JH: But the media’s criticising me saying that was too much.

AN: Let me ask you this –

JH: This is tge biggest package of business tax cuts that we’ve had in living memory. It’s the big thing to do.

AN: (talking over) But here’s the point, Mr Hunt. If there is no deal, the people that will really need help will not be businesses, though they need – need help too. It’ll be those on low incomes. Because if the pound plummets food prices are going to go up, fuel prices are going to go up. Those on low incomes will start to struggle. And yet you are going to spend 13 billion on a business tax cut, and nothing for them.

JH: What do people on low incomes need? They need jobs. What is my – what is my package for a no deal Brexit? It is corporation tax cuts so that businesses carry on employing people. It’s six billion pounds for our farmers and our fishing community so that they don’t have to lay people off in a hurry; they can change their business models. This is support for businesses so that they can carry on supporting individuals and families.

AN: So you’re got your 13 billion for business; you’ve got six  billion for farmers and fishing, which is two per cent of our economy. What are you going to do for the other 98 per cent of the economy under no deal?

JH: Well, I think we’ve just been talking about the business tax cuts that will help businesses up and down the country.

AN: And that’s it?

JH: Well, this is a 20 billion pound package to help businesses, whether a no deal Brexit is certain. No one else has announced a package anything like this. This is a very, very large package, and there’ll be other things that we’re doing, other measures that the government will be doing to prepare for a no deal Brexit. My point is this: the way you deal with a shock like this to the economy is to prepare, is to have a plan, then we can avoid that impact on people with low incomes, which of course has to be our first priority.

AN: And as you find this extra money, as you borrow it and you cut taxes and you spend more here, there and apparently now everywhere, will you still stick to the existing fiscal rules that constrain spending?

JH: Well, what I’ve announced in terms of my tax cuts and spending plans sit within Philip Hammond’s fiscal – they sit within the headroom that we have. I’ve been very clear that things that I think we need to do to walk tall in the world, like support our royal navy, invest in our defence, they would take longer to do in a no deal situation.

AN: So they couldn’t be done at the moment within the fiscal rules.

JH: Not if we had a no deal situation.

AN: (talking over) So taking people out of national insurance can’t be done within the existing rules.

JH: Not if we had a no deal Brexit. It would take longer to do, correct.

AN: A lot more money for social care couldn’t be done within the fiscal rules.

JH: It would take longer to deliver those promises in a no deal situation, correct.

AN: Let me turn to health. You were the longest-serving Health Secretary. You said, “I walked around hospitals in the NHS where I’ve known they need more money, and I hadn’t been able to give it to them.” Why did you tolerate this underfunding for so long?

JH: I didn’t. I spent my time as Health Secretary – look, let me be clear about the NHS. I’ve three kids that were born on the NHS; my father was looked after till the end by brilliant NHS care. But we have a big problem of capacity with the aging population, so after I’d been in the job for two years I secured an extra eight billion a year ahead of the 2015 general election. I then went on to secure an extra 20 billion pounds a year, a huge increase –

AN: But the rate of increase is still lower than the post-war average under you.

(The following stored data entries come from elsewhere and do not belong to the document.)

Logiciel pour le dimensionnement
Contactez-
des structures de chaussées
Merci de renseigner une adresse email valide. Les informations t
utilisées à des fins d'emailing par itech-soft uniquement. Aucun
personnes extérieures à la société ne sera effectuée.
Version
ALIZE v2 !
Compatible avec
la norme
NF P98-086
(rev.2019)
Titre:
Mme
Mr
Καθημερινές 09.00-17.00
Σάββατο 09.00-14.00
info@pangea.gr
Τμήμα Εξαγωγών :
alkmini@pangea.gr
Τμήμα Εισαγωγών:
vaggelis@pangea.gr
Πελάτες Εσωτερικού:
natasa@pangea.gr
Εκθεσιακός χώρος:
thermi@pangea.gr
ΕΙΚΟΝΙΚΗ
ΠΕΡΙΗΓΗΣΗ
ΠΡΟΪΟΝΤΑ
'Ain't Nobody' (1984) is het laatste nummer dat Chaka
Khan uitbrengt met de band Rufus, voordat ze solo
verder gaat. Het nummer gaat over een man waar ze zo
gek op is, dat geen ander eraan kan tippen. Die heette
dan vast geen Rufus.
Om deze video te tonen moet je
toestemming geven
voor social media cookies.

JH: The increase that I secured was the biggest single –

AN: It’s the lowest average annual increase. Lower than any other government in modern times.

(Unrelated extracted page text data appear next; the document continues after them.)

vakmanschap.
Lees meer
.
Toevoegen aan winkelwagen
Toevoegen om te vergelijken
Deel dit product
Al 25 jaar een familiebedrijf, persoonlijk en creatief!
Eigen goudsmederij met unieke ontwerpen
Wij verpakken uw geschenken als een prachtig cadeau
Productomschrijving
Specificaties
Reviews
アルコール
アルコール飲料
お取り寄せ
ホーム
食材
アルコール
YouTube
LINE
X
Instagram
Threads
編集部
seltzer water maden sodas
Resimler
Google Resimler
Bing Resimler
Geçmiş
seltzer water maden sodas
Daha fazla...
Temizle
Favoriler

JH: Andrew, you’re playing with statistics. It is true –

AN: Because they’re accurate.

JH: No, they’re not actually, because my increase was the biggest ever. But yes, you’re right, we had a period of austerity from 2010, where we had that financial crisis and we weren’t able to increase it by as much as we wanted to. But then I managed to get that increase and that was because of those difficult decisions that we’d taken.